(Recorded data)
____

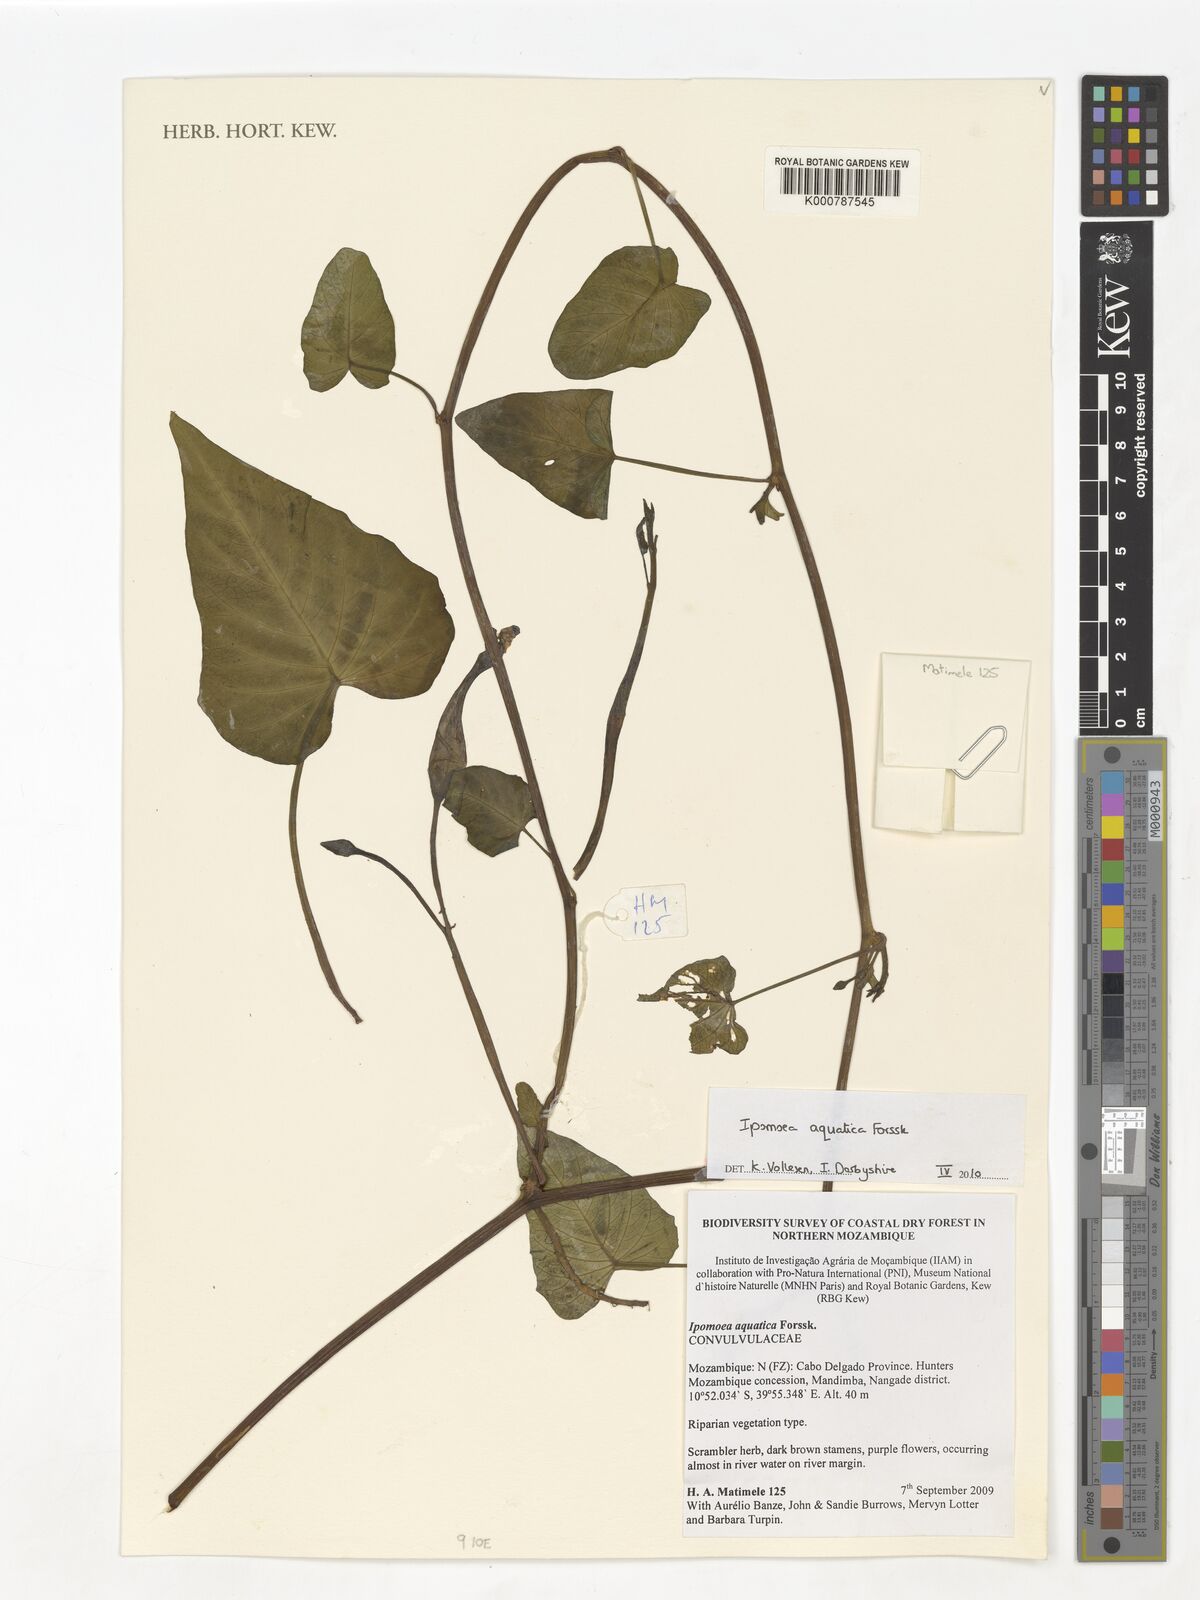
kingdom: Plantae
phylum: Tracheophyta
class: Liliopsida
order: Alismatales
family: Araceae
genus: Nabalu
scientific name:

____

§ **What you are asked to do**:
Can you reproduce all the lines above word for word, leaving the picture out?

§ **Response for this exercise**:
kingdom: Plantae
phylum: Tracheophyta
class: Liliopsida
order: Alismatales
family: Araceae
genus: Nabalu
scientific name:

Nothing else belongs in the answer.